TRECHO SELECIONADO →
# # # # # # #

O jornal que incomoda fardas e batinas
Na manhã seguinte ao anúncio de um Papa argentino, o jornal ‘Página 12’ sacudiu Buenos Aires com a manchete: ‘!Dios, Mio!’
Na 6ª feira, dois dias depois, como relata o correspondente de Carta Maior, Eduardo Febbro, direto do Vaticano, o porta-voz da Santa Sé reclamou do que classificaria como ‘acusações caluniosas e difamatórias’ envolvendo o passado do Sumo Pontífice.
Em seguida atribui-as a ‘elementos da esquerda anticlerical’.
Alvo: o ‘Página 12’ .
Com ele, seu diretor, o jornalista Horácio Verbitsky, autor de um livro sobre o as suspeitas que ensombrecem a trajetória do cardeal Jorge Mário Bergoglio, durante a ditadura argentina.
A cúpula da Igreja acerta ao qualificar o ‘Página 12’ como ‘de esquerda’ – algo que ostenta e do qual se orgulha praticando um jornalismo analítico, crítico, ancorado em fatos.

# # # # # # #

INFORMAÇÕES FORNECIDAS →
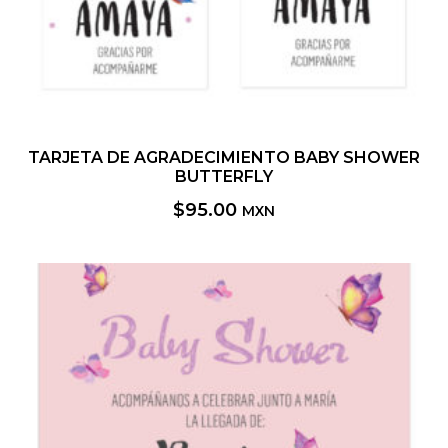
TARJETA DE AGRADECIMIENTO BABY SHOWER
BUTTERFLY
$
95.00
MXN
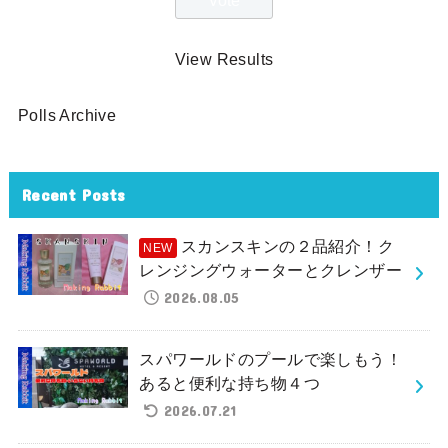
View Results
Polls Archive
Recent Posts
スカンスキンの２品紹介！ク
レンジングウォーターとクレンザー
2026.08.05
スパワールドのプールで楽しもう！
あると便利な持ち物４つ
2026.07.21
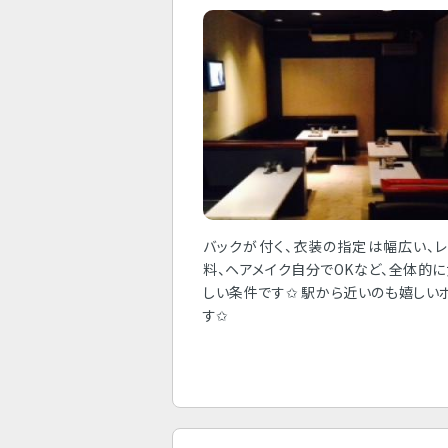
バックが付く、衣装の指定は幅広い、
料、ヘアメイク自分でOKなど、全体的
しい条件です✩ 駅から近いのも嬉しい
す✩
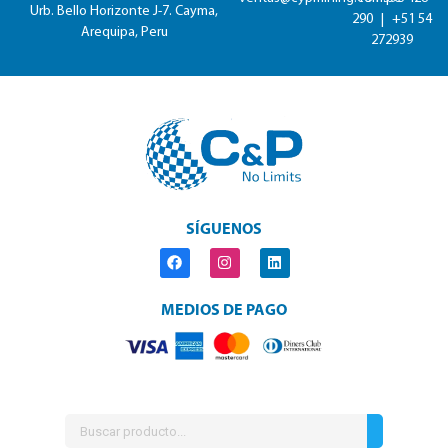
Urb. Bello Horizonte J-7. Cayma,
290
|
+51 54
Arequipa, Peru
272939
SÍGUENOS
MEDIOS DE PAGO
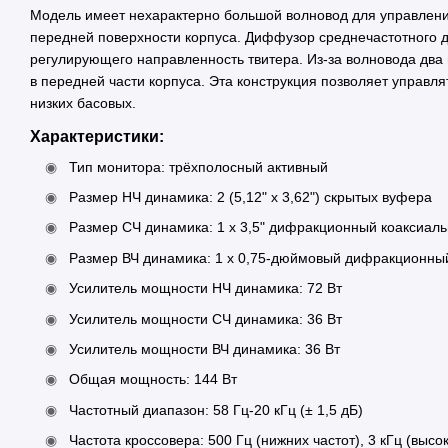
Модель имеет нехарактерно большой волновод для управлен
передней поверхности корпуса. Диффузор среднечастотного д
регулирующего направленность твитера. Из-за волновода два 
в передней части корпуса. Эта конструкция позволяет управля
низких басовых.
Характеристики:
Тип монитора: трёхполосный активный
Размер НЧ динамика: 2 (5,12" x 3,62") скрытых вуфера
Размер СЧ динамика: 1 x 3,5" дифракционный коаксиал
Размер ВЧ динамика: 1 x 0,75-дюймовый дифракционный
Усилитель мощности НЧ динамика: 72 Вт
Усилитель мощности СЧ динамика: 36 Вт
Усилитель мощности ВЧ динамика: 36 Вт
Общая мощность: 144 Вт
Частотный диапазон: 58 Гц-20 кГц (± 1,5 дБ)
Частота кроссовера: 500 Гц (нижних частот), 3 кГц (высок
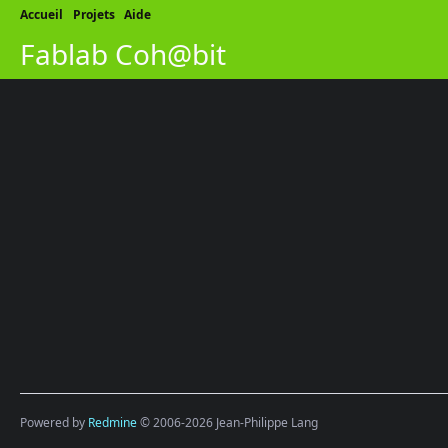
Accueil
Projets
Aide
Fablab Coh@bit
Powered by
Redmine
© 2006-2026 Jean-Philippe Lang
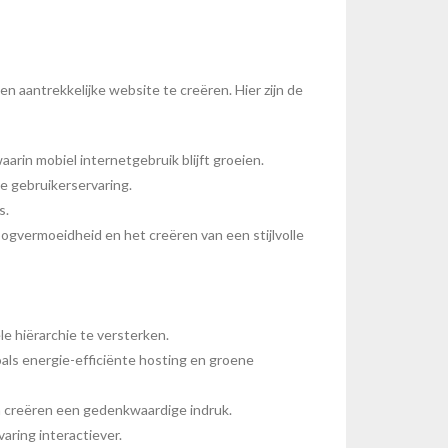
 aantrekkelijke website te creëren. Hier zijn de
arin mobiel internetgebruik blijft groeien.
le gebruikerservaring.
s.
gvermoeidheid en het creëren van een stijlvolle
e hiërarchie te versterken.
als energie-efficiënte hosting en groene
 creëren een gedenkwaardige indruk.
aring interactiever.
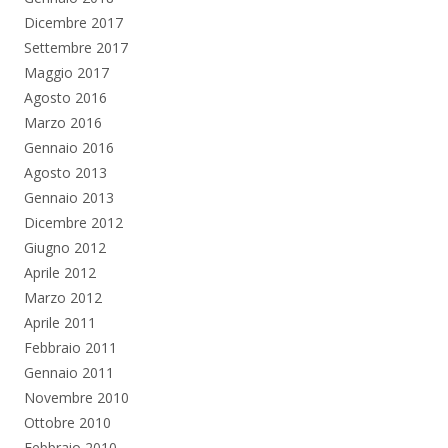
Dicembre 2017
Settembre 2017
Maggio 2017
Agosto 2016
Marzo 2016
Gennaio 2016
Agosto 2013
Gennaio 2013
Dicembre 2012
Giugno 2012
Aprile 2012
Marzo 2012
Aprile 2011
Febbraio 2011
Gennaio 2011
Novembre 2010
Ottobre 2010
Febbraio 2010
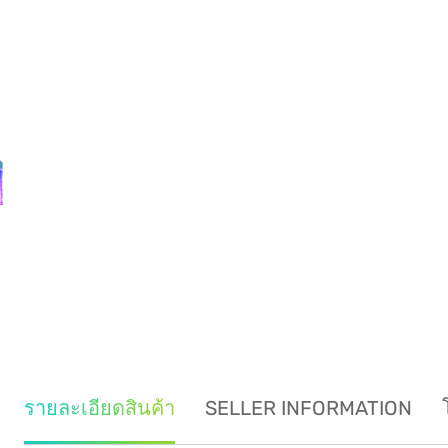
รายละเอียดสินค้า
SELLER INFORMATION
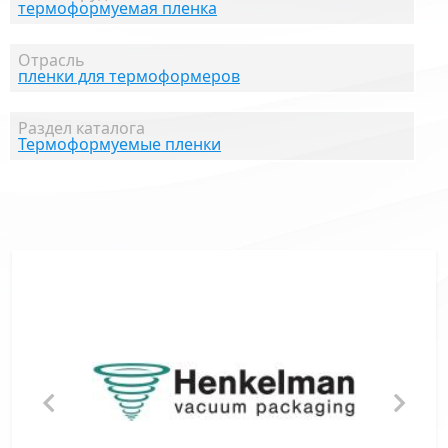
термоформуемая пленка
Отрасль
пленки для термоформеров
Раздел каталога
Термоформуемые пленки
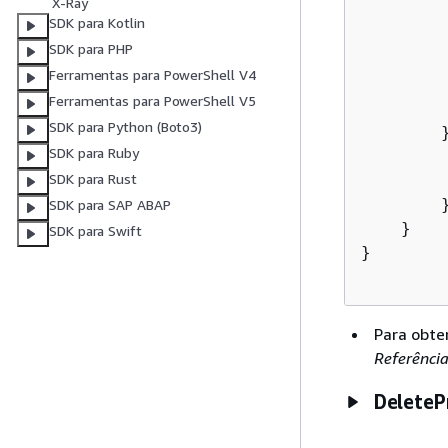
X-Ray
         
SDK para Kotlin
SDK para PHP
        
Ferramentas para PowerShell V4
        
Ferramentas para PowerShell V5
SDK para Python (Boto3)
        
SDK para Ruby
        
SDK para Rust
        
        }
SDK para SAP ABAP
    }

SDK para Swift
}

Para obte
Referênci
DeleteP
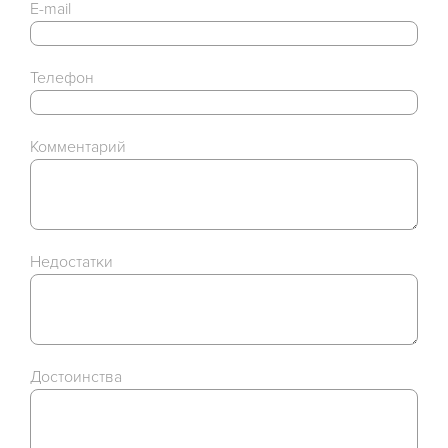
E-mail
Телефон
Комментарий
Недостатки
Достоинства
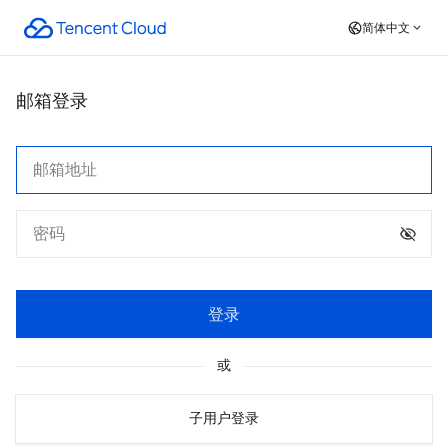
简体中文
邮箱登录
登录
或
子用户登录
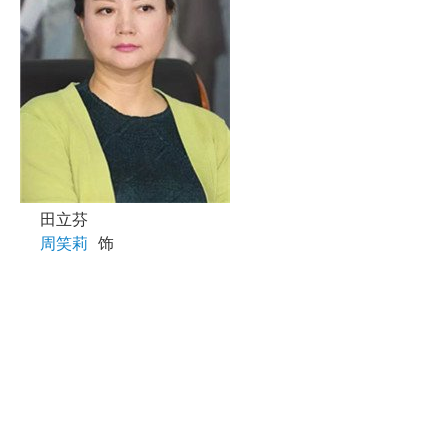
田立芬
周笑莉
饰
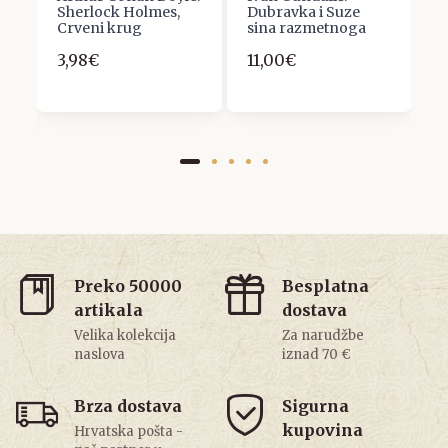
Sherlock Holmes,
Dubravka i Suze
P
Crveni krug
sina razmetnoga
N
3,98€
11,00€
6
Preko 50000
Besplatna
artikala
dostava
Velika kolekcija
Za narudžbe
naslova
iznad 70 €
Brza dostava
Sigurna
kupovina
Hrvatska pošta -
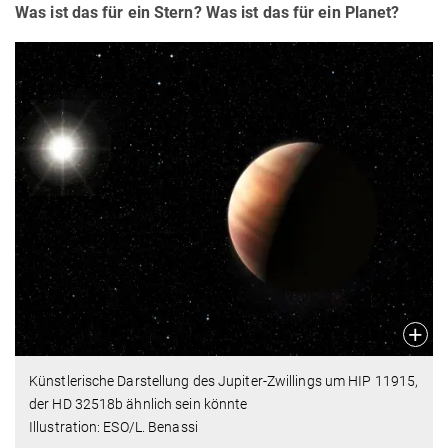
Was ist das für ein Stern? Was ist das für ein Planet?
Künstlerische Darstellung des Jupiter-Zwillings um HIP 11915,
der HD 32518b ähnlich sein könnte
Illustration: ESO/L. Benassi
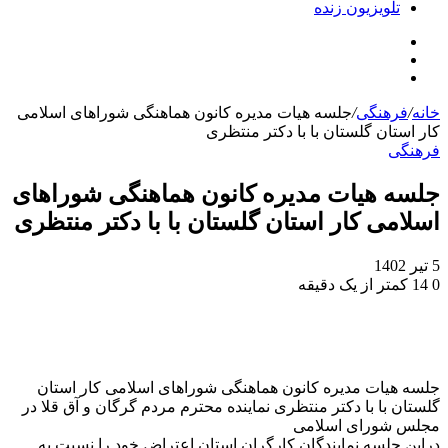
تلویزیون زنده
جستجو
تلگرام
برای
اینستاگرام
خانه
/
فرهنگی
/
جلسه هیات مدیره کانون هماهنگی شوراهای اسلامی
کار استان گلستان با با دکتر منتظری
فرهنگی
جلسه هیات مدیره کانون هماهنگی شوراهای
اسلامی کار استان گلستان با با دکتر منتظری
5 تیر 1402
0
14
کمتر از یک دقیقه
جلسه هیات مدیره کانون هماهنگی شوراهای اسلامی کار استان
گلستان با با دکتر منتظری نماینده محترم مردم گرگان و آق قلا در
مجلس شورای اسلامی
دراین جلسه نمایندگان کارگران استان اعتراض خود را نسبت به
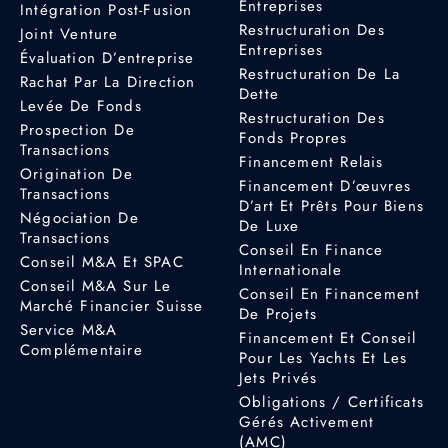
Entreprises
Intégration Post-Fusion
Restructuration Des
Joint Venture
Entreprises
Évaluation D’entreprise
Restructuration De La
Rachat Par La Direction
Dette
Levée De Fonds
Restructuration Des
Prospection De
Fonds Propres
Transactions
Financement Relais
Origination De
Financement D’œuvres
Transactions
D’art Et Prêts Pour Biens
Négociation De
De Luxe
Transactions
Conseil En Finance
Conseil M&A Et SPAC
Internationale
Conseil M&A Sur Le
Conseil En Financement
Marché Financier Suisse
De Projets
Service M&A
Financement Et Conseil
Complémentaire
Pour Les Yachts Et Les
Jets Privés
Obligations / Certificats
Gérés Activement
(AMC)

# # # # # # #

SUA TAREFA → Por favor, repita sem alterações a parte do trecho sobre o jornal Página 12 começando em "O jornal que" e terminando em "o ‘Página 12’ .".

RESULTADO DO EXERCÍCIO →
O jornal que incomoda fardas e batinas
Na manhã seguinte ao anúncio de um Papa argentino, o jornal ‘Página 12’ sacudiu Buenos Aires com a manchete: ‘!Dios, Mio!’
Na 6ª feira, dois dias depois, como relata o correspondente de Carta Maior, Eduardo Febbro, direto do Vaticano, o porta-voz da Santa Sé reclamou do que classificaria como ‘acusações caluniosas e difamatórias’ envolvendo o passado do Sumo Pontífice.
Em seguida atribui-as a ‘elementos da esquerda anticlerical’.
Alvo: o ‘Página 12’ .